Door Anoniem: Als de toezichthouder z'n werk niet doet en rechters dat niet repareren, gaan mensen doe-het-zelven.
Hoe kan men in zo'n situatie nog verwachten dat mensen vrijwillig regels serieus nemen? Autoriteiten moeten het goede voorbeeld geven.
Mee eens, met enkele kanttekeningen:
(1) De toezichthouder moet "onafhankelijk" zijn. Dat betekent dat de toezichthouder in concrete zaken een eigen positie kan innemen ten opzichte van de uitvoerende macht (de regering) en ook ten opzichte van de rechterlijke macht zolang er nog geen onherroepelijke rechterlijke uitspraak is op de relevante punten m.b.t. de betreffende zaak. Gezien de wettelijke taak van de privacy-toezichthouder (zie mijn bovenstaande commentaar op 25-08-2022 om 19:17 uur) mag van de AP als toezichthouder verwacht worden dat die een sterke bescherming van persoonsgegevens centraal stelt, zolang de rechter die niet verbiedt. Ik heb het hier over een morele plicht die te maken heeft met normen van professionaliteit, ook los van een juridische plicht. In deze morele plicht heeft de AP gefaald in de zaak waarover nu kamervragen zijn gesteld.

(Gegevensoverzicht)
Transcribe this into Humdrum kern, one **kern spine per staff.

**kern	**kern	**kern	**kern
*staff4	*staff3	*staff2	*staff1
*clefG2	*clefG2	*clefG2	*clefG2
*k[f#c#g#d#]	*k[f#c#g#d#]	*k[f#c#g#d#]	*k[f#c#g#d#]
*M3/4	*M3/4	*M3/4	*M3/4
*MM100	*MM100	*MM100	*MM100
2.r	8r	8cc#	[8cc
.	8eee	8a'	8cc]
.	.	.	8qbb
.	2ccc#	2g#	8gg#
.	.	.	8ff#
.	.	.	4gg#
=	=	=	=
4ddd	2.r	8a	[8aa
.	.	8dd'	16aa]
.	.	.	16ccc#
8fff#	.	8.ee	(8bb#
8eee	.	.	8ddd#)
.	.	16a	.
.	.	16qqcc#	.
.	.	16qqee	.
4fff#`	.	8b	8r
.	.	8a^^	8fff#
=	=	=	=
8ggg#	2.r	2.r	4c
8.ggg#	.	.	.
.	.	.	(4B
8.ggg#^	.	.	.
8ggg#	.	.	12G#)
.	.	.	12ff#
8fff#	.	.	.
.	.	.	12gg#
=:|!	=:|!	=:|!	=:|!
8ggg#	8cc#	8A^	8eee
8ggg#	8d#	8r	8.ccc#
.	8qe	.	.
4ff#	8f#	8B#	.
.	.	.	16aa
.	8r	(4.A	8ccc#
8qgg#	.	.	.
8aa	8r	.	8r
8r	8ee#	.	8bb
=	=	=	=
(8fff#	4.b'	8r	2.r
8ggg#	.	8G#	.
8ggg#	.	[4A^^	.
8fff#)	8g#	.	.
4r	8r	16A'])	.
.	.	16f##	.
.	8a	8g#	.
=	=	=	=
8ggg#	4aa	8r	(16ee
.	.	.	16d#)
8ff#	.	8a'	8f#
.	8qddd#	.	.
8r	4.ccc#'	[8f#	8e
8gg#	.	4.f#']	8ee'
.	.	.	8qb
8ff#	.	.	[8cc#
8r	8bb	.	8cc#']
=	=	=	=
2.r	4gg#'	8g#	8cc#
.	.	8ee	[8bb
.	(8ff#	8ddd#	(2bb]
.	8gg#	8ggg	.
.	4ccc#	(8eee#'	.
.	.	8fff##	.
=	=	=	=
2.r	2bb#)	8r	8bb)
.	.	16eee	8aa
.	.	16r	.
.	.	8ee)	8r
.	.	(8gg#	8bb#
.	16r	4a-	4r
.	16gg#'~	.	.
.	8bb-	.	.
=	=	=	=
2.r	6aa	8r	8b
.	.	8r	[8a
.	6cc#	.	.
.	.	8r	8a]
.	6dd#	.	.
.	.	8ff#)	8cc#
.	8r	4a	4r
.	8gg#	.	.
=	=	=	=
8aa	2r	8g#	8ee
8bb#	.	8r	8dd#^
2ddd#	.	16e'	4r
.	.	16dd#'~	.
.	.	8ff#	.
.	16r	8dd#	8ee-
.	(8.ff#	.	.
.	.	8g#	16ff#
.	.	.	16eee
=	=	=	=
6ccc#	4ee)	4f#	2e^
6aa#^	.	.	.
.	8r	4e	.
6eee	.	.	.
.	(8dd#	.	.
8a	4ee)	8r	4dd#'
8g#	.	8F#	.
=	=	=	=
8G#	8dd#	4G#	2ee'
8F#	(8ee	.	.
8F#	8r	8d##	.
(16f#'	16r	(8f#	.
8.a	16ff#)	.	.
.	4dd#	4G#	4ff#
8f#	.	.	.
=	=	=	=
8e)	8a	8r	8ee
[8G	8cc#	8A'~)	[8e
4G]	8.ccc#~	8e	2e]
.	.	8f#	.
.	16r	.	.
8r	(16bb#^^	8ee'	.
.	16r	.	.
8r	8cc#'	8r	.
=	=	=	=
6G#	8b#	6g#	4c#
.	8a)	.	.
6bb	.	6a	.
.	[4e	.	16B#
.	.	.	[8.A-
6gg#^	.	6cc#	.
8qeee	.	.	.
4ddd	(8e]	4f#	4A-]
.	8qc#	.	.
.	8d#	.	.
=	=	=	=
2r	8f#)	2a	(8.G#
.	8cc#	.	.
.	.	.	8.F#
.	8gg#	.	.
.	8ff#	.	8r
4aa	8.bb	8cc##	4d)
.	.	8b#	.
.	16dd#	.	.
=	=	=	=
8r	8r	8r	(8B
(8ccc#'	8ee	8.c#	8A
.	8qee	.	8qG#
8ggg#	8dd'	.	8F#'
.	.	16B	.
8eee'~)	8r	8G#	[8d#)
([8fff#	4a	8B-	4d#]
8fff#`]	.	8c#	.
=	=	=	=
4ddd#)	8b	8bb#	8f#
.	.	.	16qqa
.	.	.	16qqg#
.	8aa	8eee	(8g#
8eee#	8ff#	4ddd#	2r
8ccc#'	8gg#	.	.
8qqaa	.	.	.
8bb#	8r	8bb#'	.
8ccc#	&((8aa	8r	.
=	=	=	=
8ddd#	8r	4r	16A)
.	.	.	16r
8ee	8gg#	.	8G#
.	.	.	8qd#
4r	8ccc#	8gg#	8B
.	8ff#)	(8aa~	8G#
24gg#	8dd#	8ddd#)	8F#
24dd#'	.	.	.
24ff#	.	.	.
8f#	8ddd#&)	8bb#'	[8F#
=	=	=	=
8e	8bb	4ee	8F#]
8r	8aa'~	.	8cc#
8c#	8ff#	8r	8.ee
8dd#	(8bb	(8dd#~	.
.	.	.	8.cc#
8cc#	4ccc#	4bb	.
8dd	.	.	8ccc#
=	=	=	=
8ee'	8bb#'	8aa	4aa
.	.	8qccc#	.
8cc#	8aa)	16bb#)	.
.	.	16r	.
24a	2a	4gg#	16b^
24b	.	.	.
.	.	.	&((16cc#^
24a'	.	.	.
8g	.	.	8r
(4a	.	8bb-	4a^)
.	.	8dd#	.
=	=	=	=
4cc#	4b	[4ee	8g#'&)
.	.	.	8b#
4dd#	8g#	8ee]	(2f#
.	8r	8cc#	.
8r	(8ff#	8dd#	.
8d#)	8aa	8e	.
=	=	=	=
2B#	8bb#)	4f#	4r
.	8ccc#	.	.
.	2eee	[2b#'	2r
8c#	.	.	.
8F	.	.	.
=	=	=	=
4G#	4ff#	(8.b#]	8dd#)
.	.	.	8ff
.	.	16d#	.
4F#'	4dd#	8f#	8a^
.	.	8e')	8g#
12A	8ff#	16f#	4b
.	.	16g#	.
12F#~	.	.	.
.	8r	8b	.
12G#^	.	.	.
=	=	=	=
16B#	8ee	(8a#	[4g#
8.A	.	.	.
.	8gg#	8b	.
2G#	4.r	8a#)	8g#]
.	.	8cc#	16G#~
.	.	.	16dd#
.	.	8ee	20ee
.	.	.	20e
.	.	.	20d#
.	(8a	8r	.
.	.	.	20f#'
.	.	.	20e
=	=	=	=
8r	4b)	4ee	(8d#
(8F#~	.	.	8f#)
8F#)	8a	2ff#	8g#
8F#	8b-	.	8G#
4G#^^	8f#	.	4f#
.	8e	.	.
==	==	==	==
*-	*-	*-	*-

*Opdrachten*.
- 1) Verzamel uit de rijen elke regel waarin de tekenreeks "kern" voorkomt.
- 2) Schrijf het volgende deel van de tekst over de privacytoezichthouder, aansluitend op de laatste zin.

*Antwoorden per opdracht*.
- 1)
Transcribe this into Humdrum kern, one **kern spine per staff.
**kern	**kern	**kern	**kern

- 2)
(2) Ter gedeeltelijke verontschuldiging van de AP kan worden aangevoerd dat de Nederlandse regering het budget van de AP, en daarmee de personeelscapaciteit van de AP, sinds jaar en dag zo klein houdt dat de AP haar taken niet naar behoren kan uitvoeren. Als ik de AP was, zou ik overwegen om daarover naar de rechter te stappen (denk aan de Urgenda-zaak).
Recentelijk heeft de AP wel wat geoormerkt budget erbij gekregen dat alleen mag worden gebruikt om enkele specifieke deeltaken uit te voeren. Zo'n geoormerkt budget helpt niet om de AP in staat te stellen
onafhankelijk te functioneren, terwijl dat wel de wettelijke taak van de AP is. Het helpt bijvoorbeeld niet om bij de AP capaciteit vrij te maken voor de zaak waar het hier over gaat. De AP zou als "onafhankelijke" instantie op grond van haar wettelijke taak een vrij besteedbaar budget moeten eisen dat toereikend is.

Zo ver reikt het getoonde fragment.